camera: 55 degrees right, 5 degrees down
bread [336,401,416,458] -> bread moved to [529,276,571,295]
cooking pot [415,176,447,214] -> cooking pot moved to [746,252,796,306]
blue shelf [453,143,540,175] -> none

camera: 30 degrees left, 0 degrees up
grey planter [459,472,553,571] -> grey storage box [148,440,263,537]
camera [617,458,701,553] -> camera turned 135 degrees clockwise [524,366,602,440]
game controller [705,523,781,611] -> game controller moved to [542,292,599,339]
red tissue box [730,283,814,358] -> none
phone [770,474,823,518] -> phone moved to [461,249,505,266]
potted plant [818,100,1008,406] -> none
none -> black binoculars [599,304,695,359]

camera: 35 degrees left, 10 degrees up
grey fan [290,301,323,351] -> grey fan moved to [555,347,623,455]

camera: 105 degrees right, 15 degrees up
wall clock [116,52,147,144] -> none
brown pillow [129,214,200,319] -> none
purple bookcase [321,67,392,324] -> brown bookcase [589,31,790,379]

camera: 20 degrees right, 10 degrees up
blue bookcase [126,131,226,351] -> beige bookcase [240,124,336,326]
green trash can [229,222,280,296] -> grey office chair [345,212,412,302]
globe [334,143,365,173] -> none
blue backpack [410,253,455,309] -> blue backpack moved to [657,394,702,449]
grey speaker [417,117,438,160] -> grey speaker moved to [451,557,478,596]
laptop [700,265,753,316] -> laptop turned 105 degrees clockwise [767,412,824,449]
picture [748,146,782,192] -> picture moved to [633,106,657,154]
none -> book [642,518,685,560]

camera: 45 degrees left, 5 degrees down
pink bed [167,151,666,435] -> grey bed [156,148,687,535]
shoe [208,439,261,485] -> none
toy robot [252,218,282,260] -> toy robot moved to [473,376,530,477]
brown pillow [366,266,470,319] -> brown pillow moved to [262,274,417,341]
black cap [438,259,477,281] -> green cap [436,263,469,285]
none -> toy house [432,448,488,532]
----
Exactly as written, reproduce the lines of the data above from the first line through the line where "camera: 20 degrees right, 10 degrees up" appears.

→ WRITTEN SOLUTION
camera: 55 degrees right, 5 degrees down
bread [336,401,416,458] -> bread moved to [529,276,571,295]
cooking pot [415,176,447,214] -> cooking pot moved to [746,252,796,306]
blue shelf [453,143,540,175] -> none

camera: 30 degrees left, 0 degrees up
grey planter [459,472,553,571] -> grey storage box [148,440,263,537]
camera [617,458,701,553] -> camera turned 135 degrees clockwise [524,366,602,440]
game controller [705,523,781,611] -> game controller moved to [542,292,599,339]
red tissue box [730,283,814,358] -> none
phone [770,474,823,518] -> phone moved to [461,249,505,266]
potted plant [818,100,1008,406] -> none
none -> black binoculars [599,304,695,359]

camera: 35 degrees left, 10 degrees up
grey fan [290,301,323,351] -> grey fan moved to [555,347,623,455]

camera: 105 degrees right, 15 degrees up
wall clock [116,52,147,144] -> none
brown pillow [129,214,200,319] -> none
purple bookcase [321,67,392,324] -> brown bookcase [589,31,790,379]

camera: 20 degrees right, 10 degrees up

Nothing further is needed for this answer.